Others of you remember very different days here at St. Luke’s, when the pews were fuller and families were more settled. Times when you knew everybody’s names, and they knew yours, and you had relationships that went back decades. When everyone knew the same songs, and loved the same food, and cherished the same traditions. You may be longing for the blessings of a church that can preserve the treasures of the past in spite of all that’s changing in the present.

I spent the last two days with your Church Council and the members of the Strategic Listening Team as they read through and discussed all the feedback and stories they gleaned from each of you through the last three months of interviews about your experience of St. Luke’s. Here’s what I want you to know: you have an incredible Church Council that cares very much about you and your families, that wants to preserve this congregation’s legacy even as it shapes its future. Many of you already know this, because you have taken a turn or two on Council, and you know how hard, but also how rewarding, that work can be. They have heard your calls for improved ministry to children and families, they have heard the need for small groups and social gatherings that make it easier for newcomers to find a home in the congregation, they have heard your concerns about the state of our property and your questions about how much longer we can sustain it. They are wrestling, and wrestling, and wrestling — so much so that it feels like they’ve been wrestling all night long, holding on for a blessing. As they continue to work, as they listen to your input and invite your participation in plotting the course for our shared future, the question before them is the same question God put to Jacob:

What is your name?

Who are we?  Not “who do we wish we were?” Not even “who do we think we ought to be?”  But, “who are we?” What is our name? What is our identity? We see the blessings God has prepared for our brothers and sisters elsewhere, we may even covet them, but God has a blessing in store for us as well — a blessing that is already present among us, like loaves and fishes, a blessing that is more than enough for the future into which God is calling us.

The next day, after wrestling with God all night long, a struggle that left Jacob with a limp for the rest of his days, he went out to meet his brother and see what the future held.
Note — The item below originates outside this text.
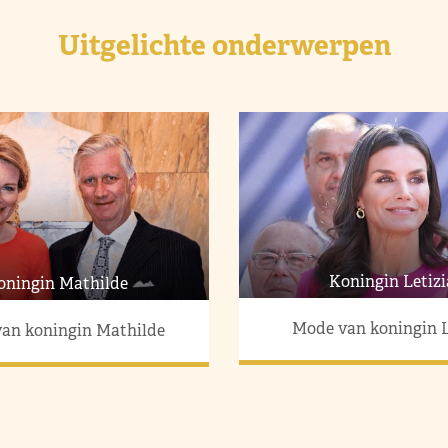
Uitgelichte onderwerpen
Koningin Letizi
oningin Mathilde
Mode van koningin L
an koningin Mathilde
In the distance he could see Esau and the four hundred men advancing on him, but once they were close enough to see each other face to face, Esau ran to met Jacob and fell into his arms and together they wept for all that had passed between them. Jacob blessed Esau, saying, “please accept my blessing that is brought to you, because God has dealt graciously with me, and because I have enough.” (Gen. 33:11)
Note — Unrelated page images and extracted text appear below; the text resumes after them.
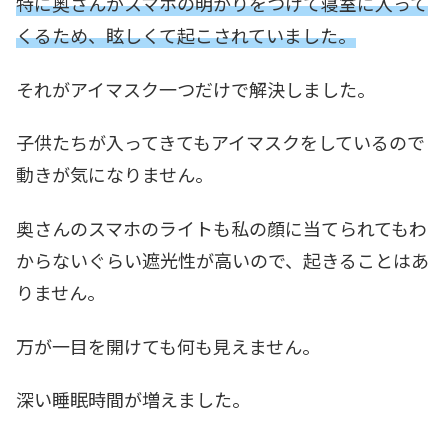
特に奥さんがスマホの明かりをつけて寝室に入って
くるため、眩しくて起こされていました。
それがアイマスク一つだけで解決しました。
子供たちが入ってきてもアイマスクをしているので
動きが気になりません。
奥さんのスマホのライトも私の顔に当てられてもわ
からないぐらい遮光性が高いので、起きることはあ
りません。
万が一目を開けても何も見えません。
深い睡眠時間が増えました。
Friends, that is the spirit in which we will find our blessings.  When we can look at ourselves in the mirror, accept ourselves for who we are and who God created us to be, when we can stop coveting the blessings of our brothers and sisters and can instead count the blessings God has already given each one of us; when, out of gratitude we can release all we may have been hiding or hoarding for the sake of those in need, those who are all — in the final analysis — our sisters and brothers, then there will be enough to care for the whole world and more.